___ Article

When Chinese President Xi Jinping spoke with U.S. counterpart Joe Biden on Friday, the Chinese Foreign Ministry quoted its leader as offering a dual approach to not only bringing an end to the war but addressing core concerns that both China and Russia see as having helped stoke the conflict launched one month ago by Russian President Vladimir Putin.

"All sides need to jointly support Russia and Ukraine in having dialogue and negotiation that will produce results and lead to peace," Xi was cited as saying during the highly anticipated conversation. "The U.S. and NATO should also have dialogue with Russia to address the crux of the Ukraine crisis and ease the security concerns of both Russia and Ukraine."

Asked Wednesday by Newsweek about what Beijing's ideal outcome for ending the ongoing hostilities looks like, Chinese embassy spokesperson Liu Pengyu told a virtual press briefing that "the immediate outcome" must be "to solve the crisis now, because we have to stop the loss as soon as possible because we don't want to have the situation escalate to the extent that we cannot control."

"This crisis should be ended in a way of negotiation, those two sides coming to the middle way through negotiation," Liu said.

"They have their concerns," he added. "If the concerns have been addressed, I think they could end the military action, and then they go back to the negotiating table, like what has been done during the Minsk-II agreements many years ago. So I think that will be the roadmap for the solution."

In the longer term, however, when it comes to outstanding issues regarding NATO's post-Cold War expansion and growing U.S. military activities in Eastern Europe and elsewhere, including the Asia-Pacific region near both Russia and China, Liu said "that concern should be addressed" as well.

"China stands for peace, importance of law and the sovereignty and territorial integrity of all countries, including Ukraine, should be respected and upheld. The purpose and principles of the U.N. Charter should also be jointly upheld," Liu said. "And at the same time, there is a complexity in the history of the Ukraine issue and the legitimate security demands of every party, including Russia, ought to be taken seriously."

And while Liu said China was willing to play a supportive role in ongoing talks between Russia and Ukraine, he noted that it was up to the U.S. and NATO to also make decisions to help bring about an end to the war.

"The key for the solution of this crisis is in the hands of NATO and the U.S., not in the hands of China," Liu said. "But anyway, China, as I said, has already been making efforts to promote those dialogues. So we would also like to encourage the U.S., the NATO members, to all be engaged in the peace talks, and also engaging in the negotiation, which is undergoing now between Russia and Ukraine."

______
___ Supplied records

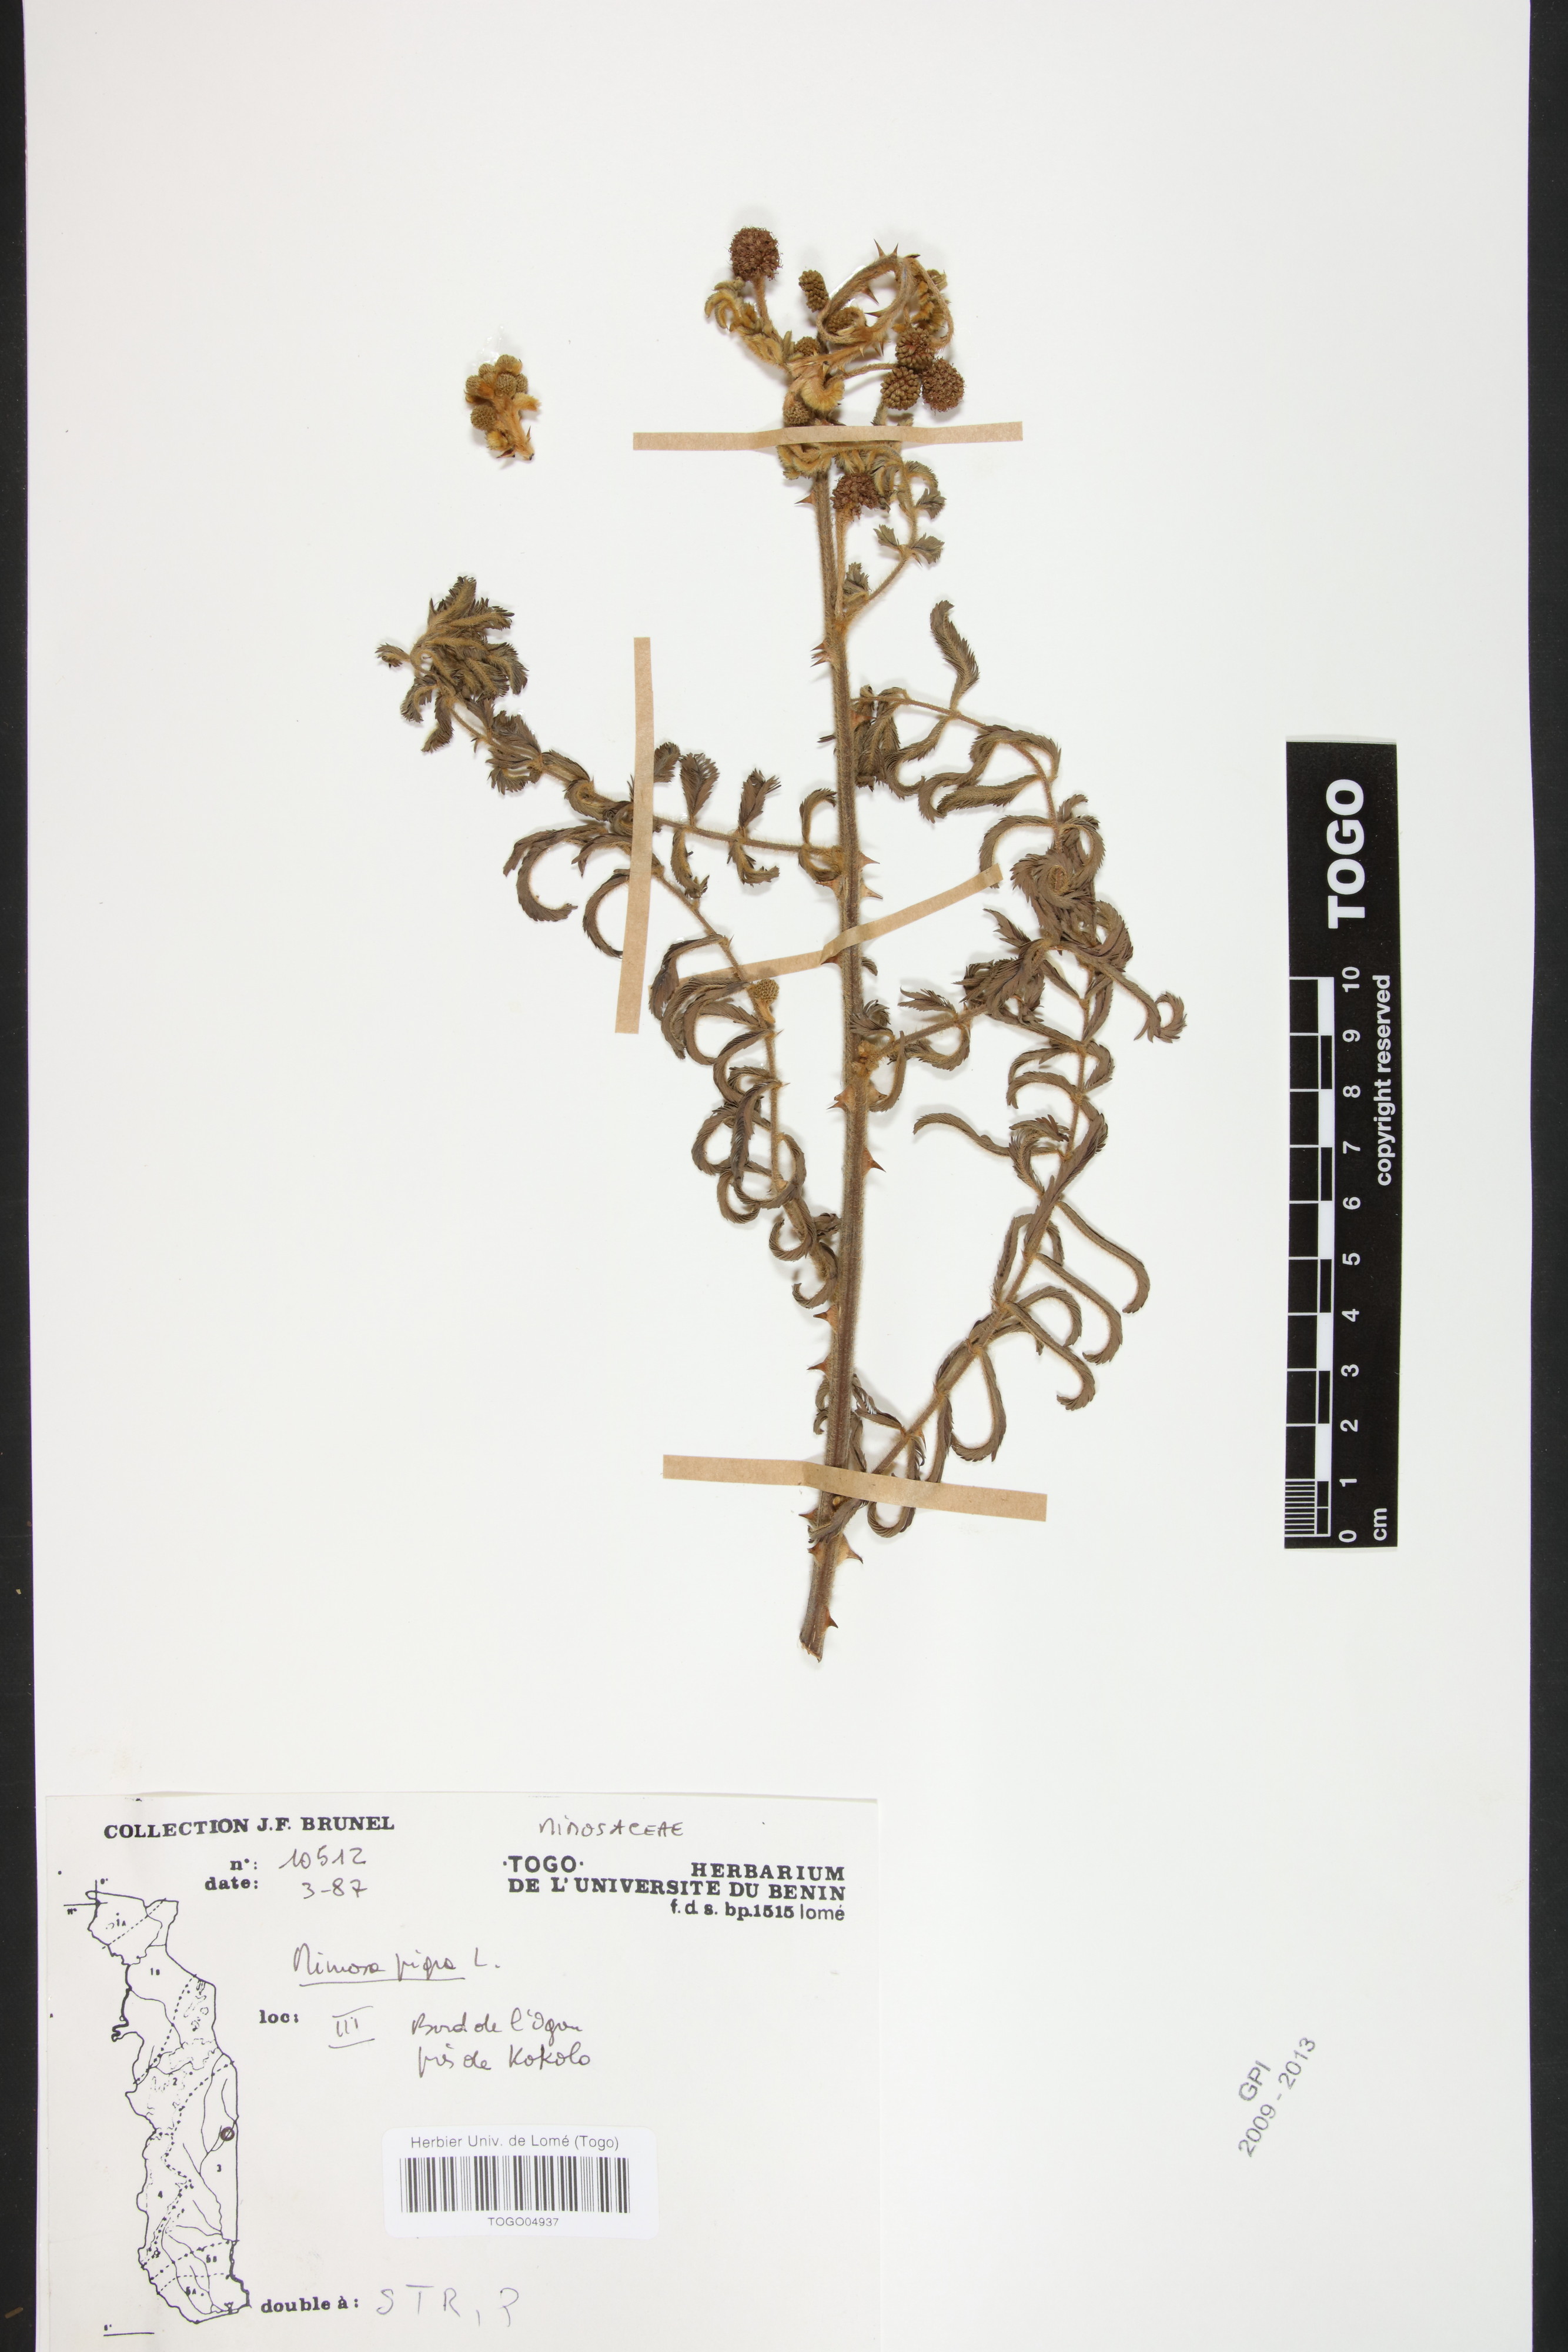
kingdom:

______
___ Supplied records

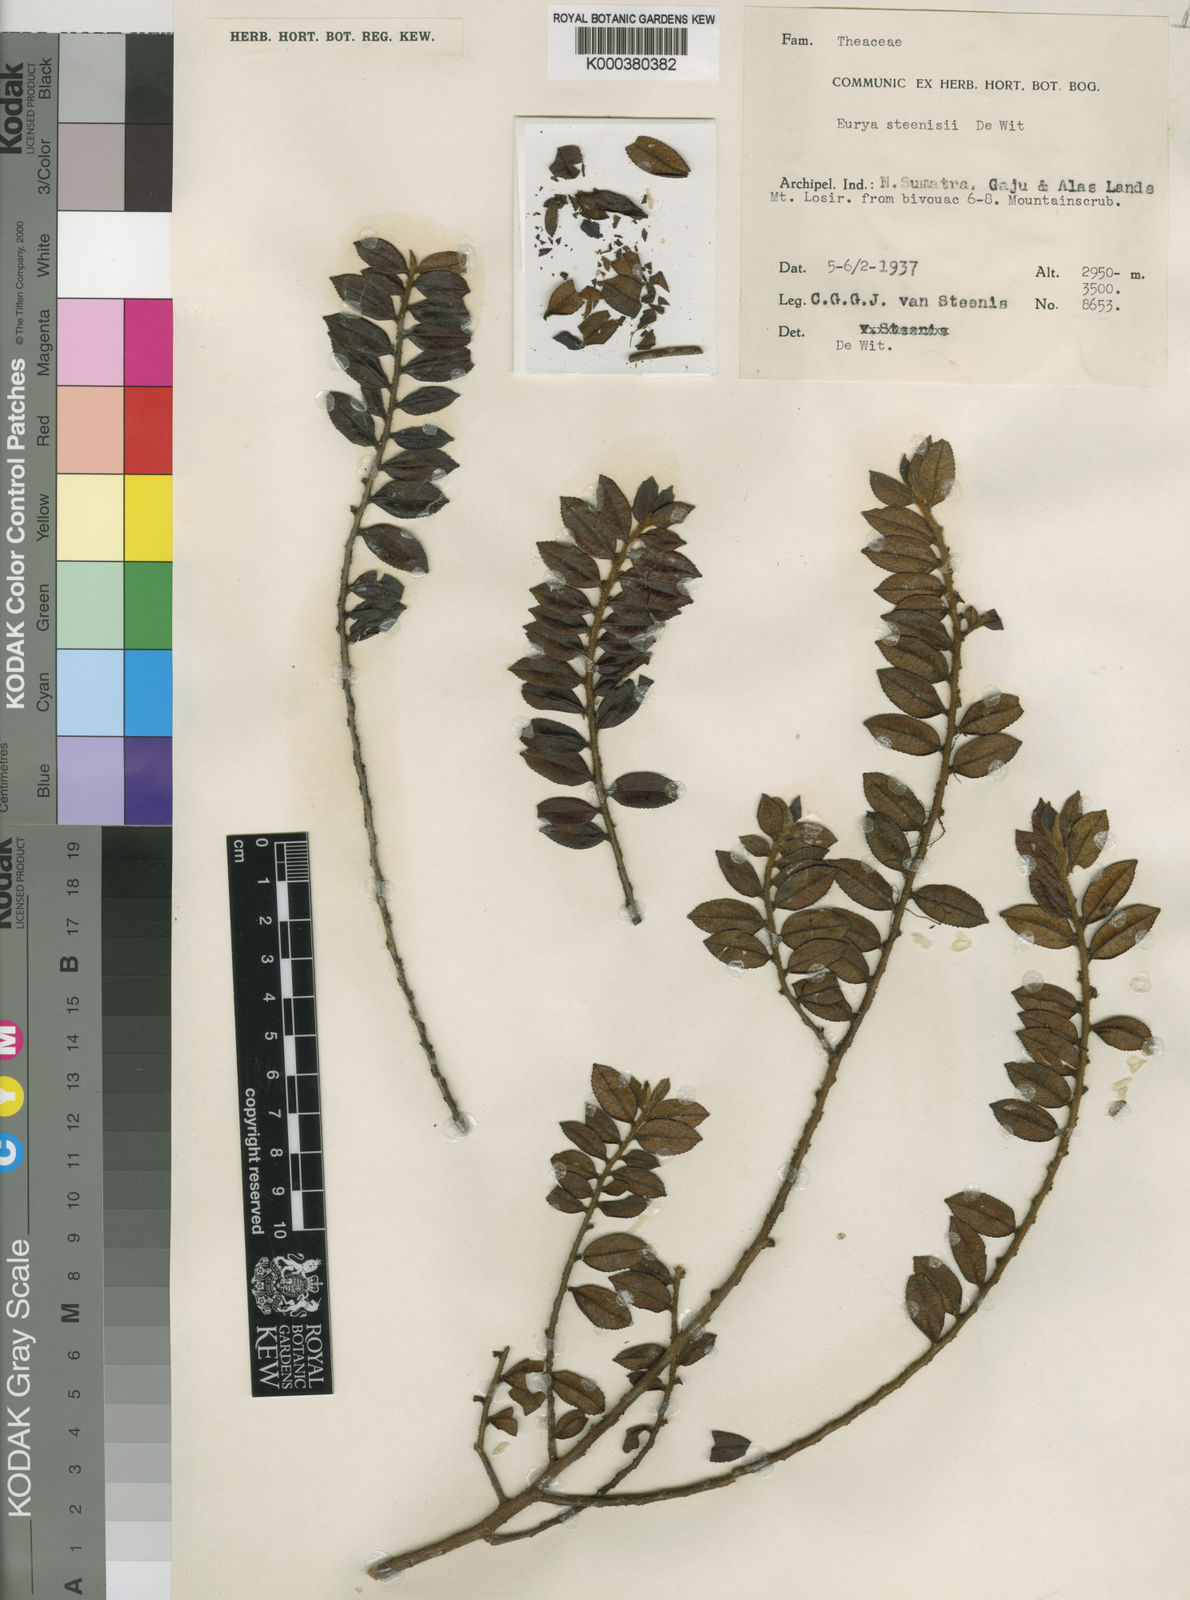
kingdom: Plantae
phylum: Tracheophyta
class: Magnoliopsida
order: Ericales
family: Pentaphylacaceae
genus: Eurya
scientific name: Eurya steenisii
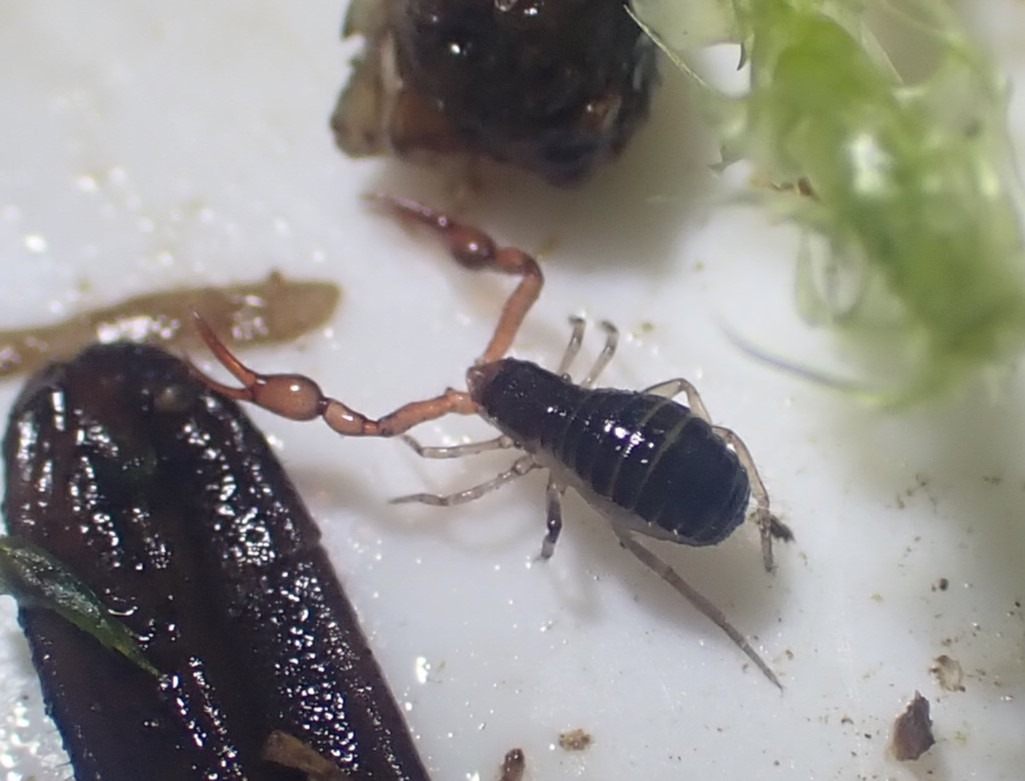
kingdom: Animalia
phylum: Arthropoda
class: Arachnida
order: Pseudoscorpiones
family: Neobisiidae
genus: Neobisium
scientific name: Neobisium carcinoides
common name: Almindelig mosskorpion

______
___ Supplied records

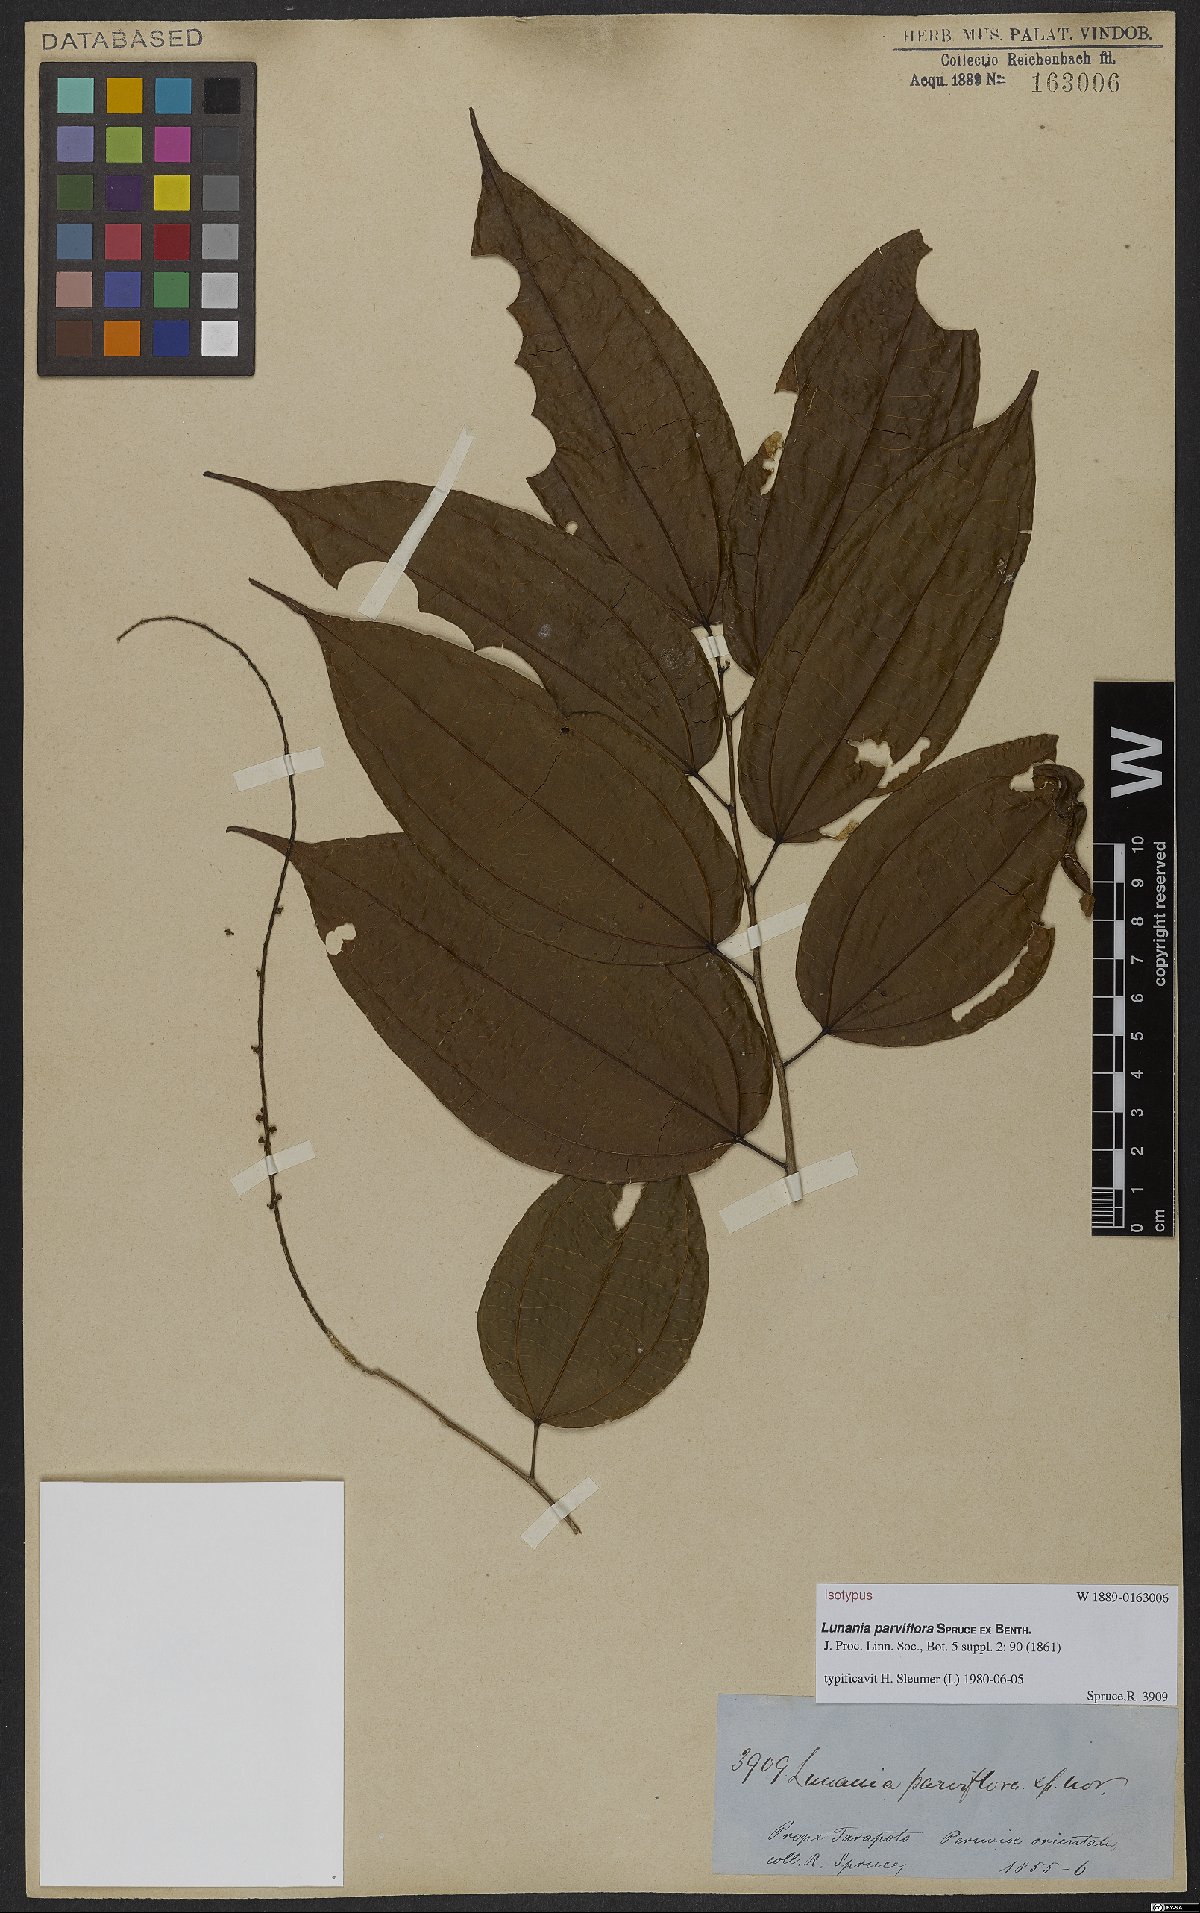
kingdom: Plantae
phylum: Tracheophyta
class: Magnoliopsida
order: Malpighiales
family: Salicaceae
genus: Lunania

______

• [Tasks and exercises]
1. In the article on China's position on the Ukraine war, reproduce everything from "When Chinese President" down to "President Vladimir Putin.".
2. In the article on China's position on the Ukraine war, why does Liu Pengyu say the immediate outcome must be to solve the crisis now? Answer in one to three sentences.

• [Task-by-task outputs]
1.
When Chinese President Xi Jinping spoke with U.S. counterpart Joe Biden on Friday, the Chinese Foreign Ministry quoted its leader as offering a dual approach to not only bringing an end to the war but addressing core concerns that both China and Russia see as having helped stoke the conflict launched one month ago by Russian President Vladimir Putin.

2. He says the losses have to be stopped as soon as possible. China also does not want the situation to escalate to the point where it cannot be controlled.